Tanaka T, Miura Y, Matsugu Y, Ichiba Y, Ito H, Dohi K
Department of Surgery II, Hiroshima University School of Medicine, Hiroshima, Japan.
Gastroenterology. 1998 Nov;115(5):1248-53. doi: 10.1016/s0016-5085(98)70097-6.
BACKGROUND & AIMS: Chronic alcoholic pancreatitis occurs in only a limited number of heavy drinkers. Other factors than alcohol are necessary for the occurrence of chronic alcoholic pancreatitis. The aim of this study was to examine whether pancreatic duct obstruction resulted in increased alcohol-induced parenchymal cell damage.
Four groups of adult mongrel dogs were used.
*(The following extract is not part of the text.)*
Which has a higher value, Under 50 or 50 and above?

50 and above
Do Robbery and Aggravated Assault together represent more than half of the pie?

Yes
In group A, 2. 0 g . kg-1 . day-1 of ethanol was administered via a gastric cannula. In group O, after ligation of the minor pancreatic duct, a polyethylene tube was inserted transduodenally into the major duct. In group AO, the protocols used in groups A and O were combined. Laparotomy was repeated after 3 months in each group.
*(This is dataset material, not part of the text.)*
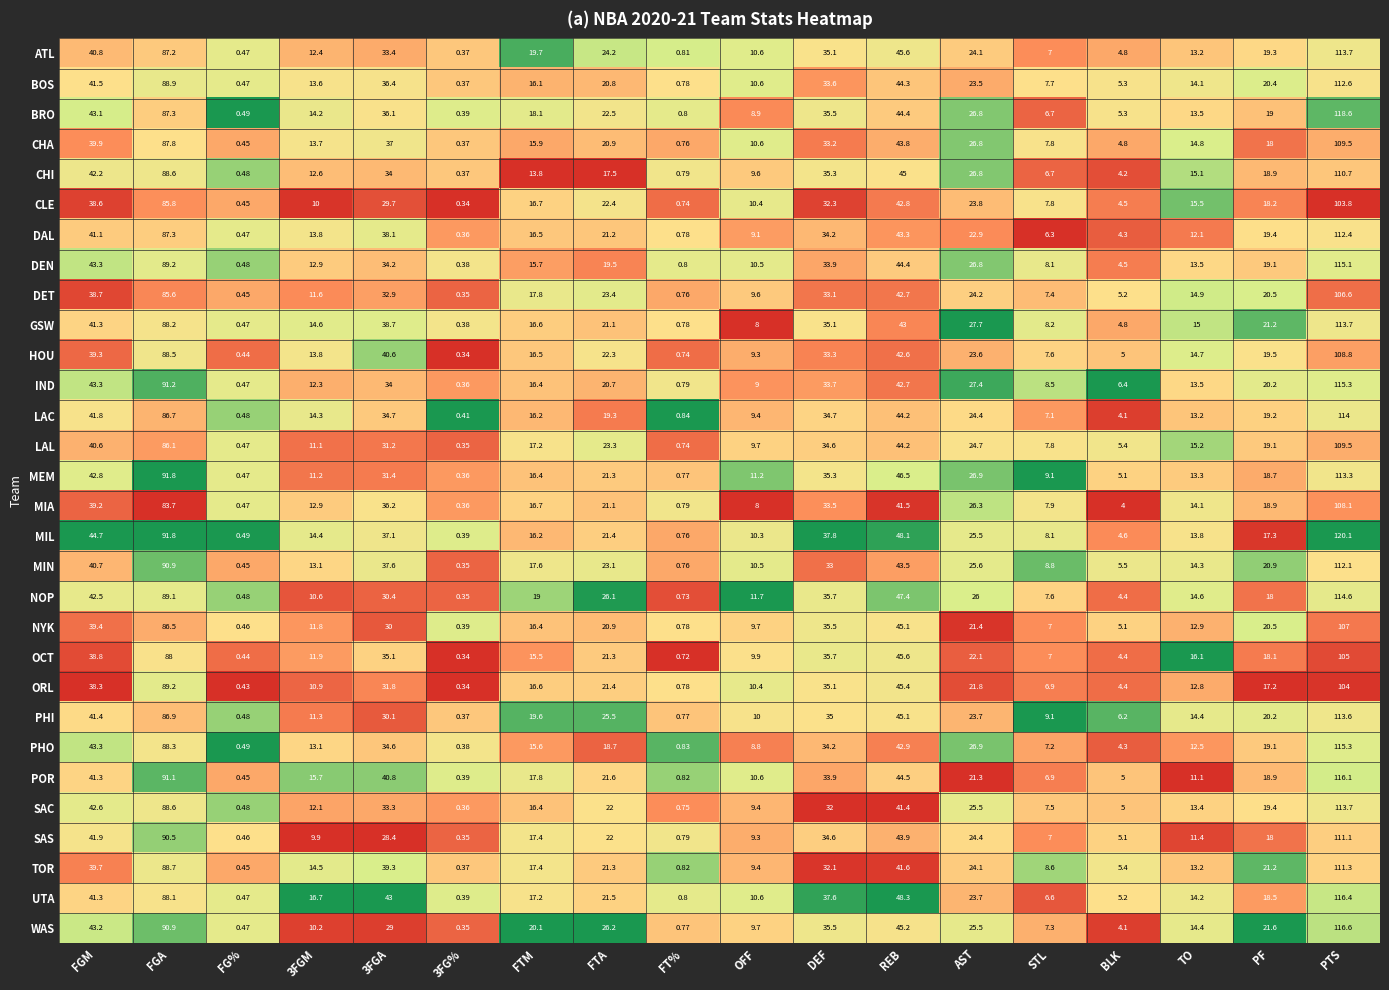

At which label is MIA closest to 54?

REB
Three of the 9 dogs in group AO had pancreatic calculi in the main pancreatic duct. Moderate interlobular fibrosis, parenchymal cell loss, and inflammatory cell infiltration resembling human chronic alcoholic pancreatitis were observed in group AO. Little change was observed in groups A and O. Exocrine function assessed by secretin test in group AO was significantly reduced. Total protein, hexosamine, and calcium contents of the pancreatic juice in group AO were significantly increased.
Pancreatic duct obstruction is an aggravating factor in chronic alcoholic pancreatitis.